What is needed is an exact copy of the lines in the listing below, from the one with "pas comme leur" up to and including the one with "Plus ce au păţit colegi parlamentari. Lucrul", with no other lines.

_____

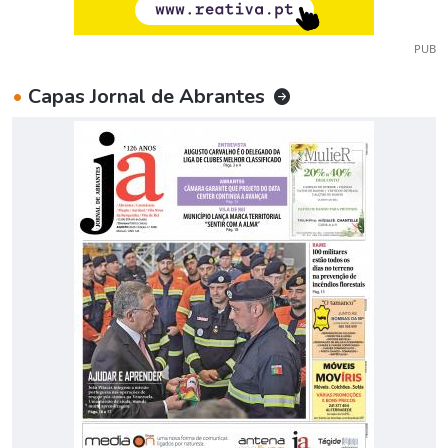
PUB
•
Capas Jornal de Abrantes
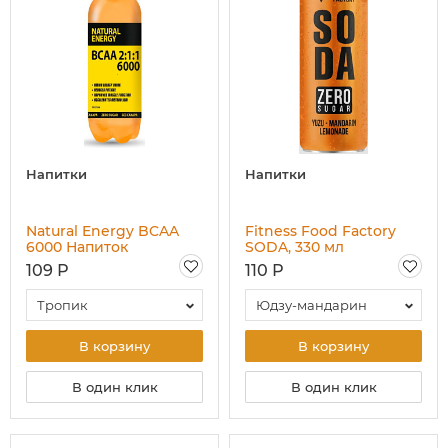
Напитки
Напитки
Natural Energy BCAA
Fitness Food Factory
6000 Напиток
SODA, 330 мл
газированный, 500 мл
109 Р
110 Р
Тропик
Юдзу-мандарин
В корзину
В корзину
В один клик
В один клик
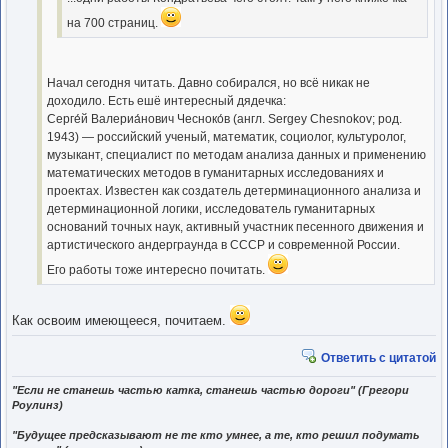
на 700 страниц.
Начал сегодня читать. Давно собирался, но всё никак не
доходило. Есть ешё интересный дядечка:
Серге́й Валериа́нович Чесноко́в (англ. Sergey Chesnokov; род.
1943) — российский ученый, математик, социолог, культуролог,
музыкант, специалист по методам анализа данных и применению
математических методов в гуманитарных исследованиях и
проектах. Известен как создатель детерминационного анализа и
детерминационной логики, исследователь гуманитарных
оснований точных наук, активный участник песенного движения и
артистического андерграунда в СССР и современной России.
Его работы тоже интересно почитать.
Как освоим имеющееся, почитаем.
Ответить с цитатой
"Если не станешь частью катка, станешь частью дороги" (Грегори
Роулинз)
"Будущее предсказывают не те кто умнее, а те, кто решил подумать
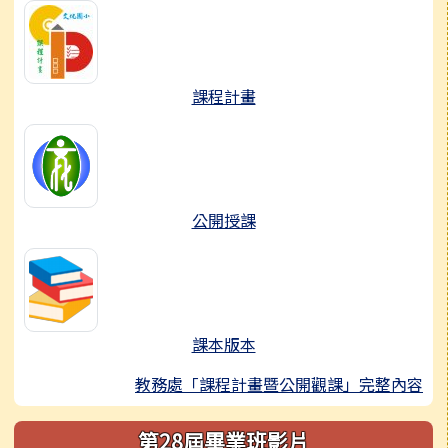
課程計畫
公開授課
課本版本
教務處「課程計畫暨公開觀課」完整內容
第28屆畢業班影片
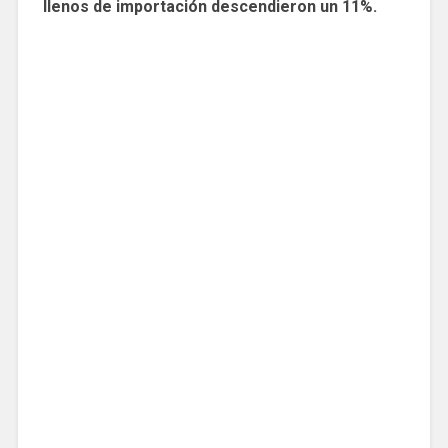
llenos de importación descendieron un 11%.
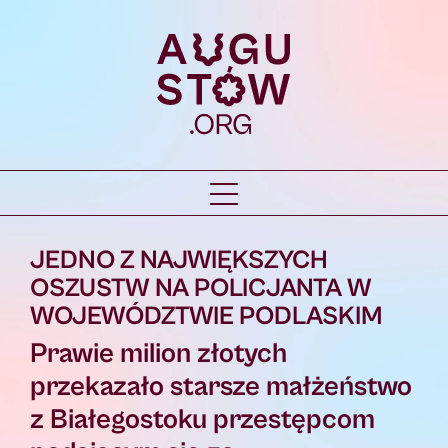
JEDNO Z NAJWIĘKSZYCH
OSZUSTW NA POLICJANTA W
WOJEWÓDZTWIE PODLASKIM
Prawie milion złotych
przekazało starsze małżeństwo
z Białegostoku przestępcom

_____

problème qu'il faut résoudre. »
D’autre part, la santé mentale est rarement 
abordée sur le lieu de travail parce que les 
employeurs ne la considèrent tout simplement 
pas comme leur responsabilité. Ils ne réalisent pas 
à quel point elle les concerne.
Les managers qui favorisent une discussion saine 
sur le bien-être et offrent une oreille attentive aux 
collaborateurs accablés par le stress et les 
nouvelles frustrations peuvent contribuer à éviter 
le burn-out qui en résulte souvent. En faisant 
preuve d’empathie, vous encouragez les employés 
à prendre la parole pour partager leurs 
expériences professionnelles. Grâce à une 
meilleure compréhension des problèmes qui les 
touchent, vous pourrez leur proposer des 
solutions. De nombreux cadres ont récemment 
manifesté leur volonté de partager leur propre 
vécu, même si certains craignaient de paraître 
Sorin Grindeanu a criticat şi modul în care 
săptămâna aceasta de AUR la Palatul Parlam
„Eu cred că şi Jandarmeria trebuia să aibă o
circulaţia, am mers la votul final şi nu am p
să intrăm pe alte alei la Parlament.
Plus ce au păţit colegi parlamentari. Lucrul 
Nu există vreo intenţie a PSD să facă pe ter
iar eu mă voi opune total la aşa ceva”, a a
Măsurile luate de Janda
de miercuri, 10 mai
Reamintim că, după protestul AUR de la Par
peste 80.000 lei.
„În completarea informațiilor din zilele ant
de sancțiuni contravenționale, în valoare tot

_____

SOLUTION TO THE PROBLEM>
pas comme leur responsabilité. Ils ne réalisent pas 
à quel point elle les concerne.
Les managers qui favorisent une discussion saine 
sur le bien-être et offrent une oreille attentive aux 
collaborateurs accablés par le stress et les 
nouvelles frustrations peuvent contribuer à éviter 
le burn-out qui en résulte souvent. En faisant 
preuve d’empathie, vous encouragez les employés 
à prendre la parole pour partager leurs 
expériences professionnelles. Grâce à une 
meilleure compréhension des problèmes qui les 
touchent, vous pourrez leur proposer des 
solutions. De nombreux cadres ont récemment 
manifesté leur volonté de partager leur propre 
vécu, même si certains craignaient de paraître 
Sorin Grindeanu a criticat şi modul în care 
săptămâna aceasta de AUR la Palatul Parlam
„Eu cred că şi Jandarmeria trebuia să aibă o
circulaţia, am mers la votul final şi nu am p
să intrăm pe alte alei la Parlament.
Plus ce au păţit colegi parlamentari. Lucrul 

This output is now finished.